(EXERCISE BRIEF)
List the lines of this listing that hold the word "properly".

(INFORMATION)

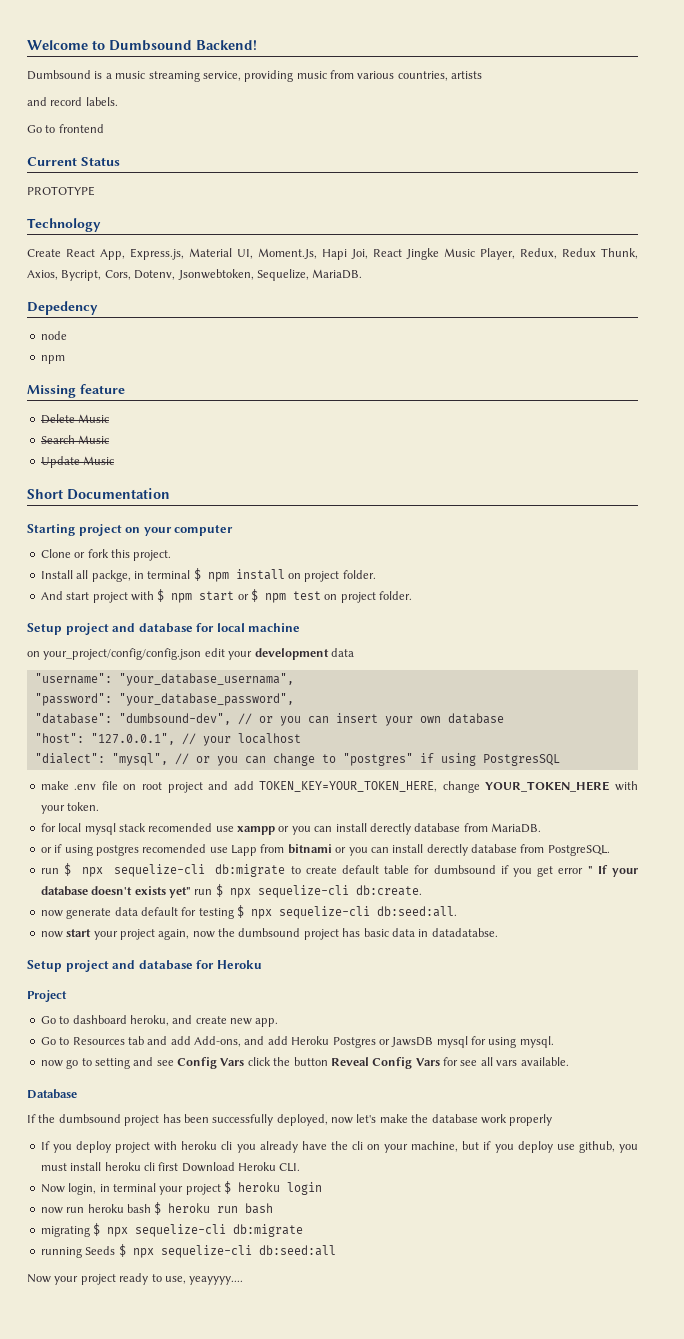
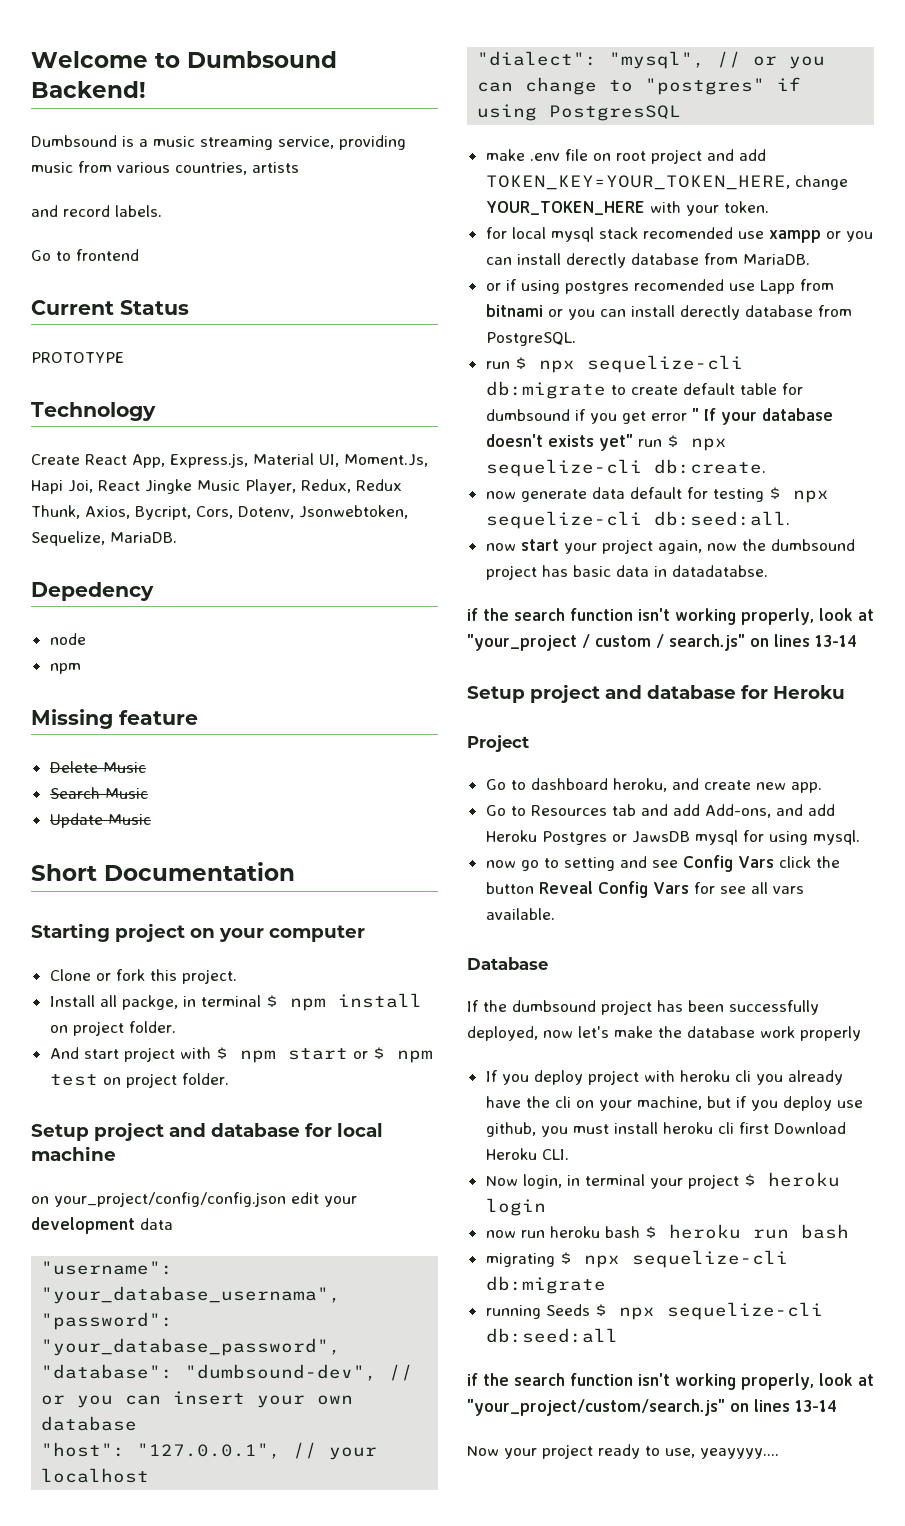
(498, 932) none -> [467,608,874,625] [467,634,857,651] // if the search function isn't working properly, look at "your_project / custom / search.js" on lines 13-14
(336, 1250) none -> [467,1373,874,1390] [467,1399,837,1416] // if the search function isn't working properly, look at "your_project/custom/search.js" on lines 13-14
--
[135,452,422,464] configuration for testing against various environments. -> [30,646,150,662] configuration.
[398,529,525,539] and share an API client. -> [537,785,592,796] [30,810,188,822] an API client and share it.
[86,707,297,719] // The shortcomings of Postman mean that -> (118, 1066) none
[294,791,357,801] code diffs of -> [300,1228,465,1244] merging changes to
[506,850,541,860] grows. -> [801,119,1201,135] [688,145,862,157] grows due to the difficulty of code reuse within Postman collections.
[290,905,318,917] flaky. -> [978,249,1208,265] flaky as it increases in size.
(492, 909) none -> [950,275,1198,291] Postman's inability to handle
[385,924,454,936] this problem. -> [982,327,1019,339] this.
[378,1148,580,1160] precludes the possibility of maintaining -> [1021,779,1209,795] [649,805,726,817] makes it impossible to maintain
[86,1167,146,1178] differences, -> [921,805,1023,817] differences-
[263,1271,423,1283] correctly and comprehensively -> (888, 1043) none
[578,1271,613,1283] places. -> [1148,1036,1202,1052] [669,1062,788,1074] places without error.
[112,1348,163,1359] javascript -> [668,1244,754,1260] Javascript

(RESULT)
(498, 932) none -> [467,608,874,625] [467,634,857,651] // if the search function isn't working properly, look at "your_project / custom / search.js" on lines 13-14
(336, 1250) none -> [467,1373,874,1390] [467,1399,837,1416] // if the search function isn't working properly, look at "your_project/custom/search.js" on lines 13-14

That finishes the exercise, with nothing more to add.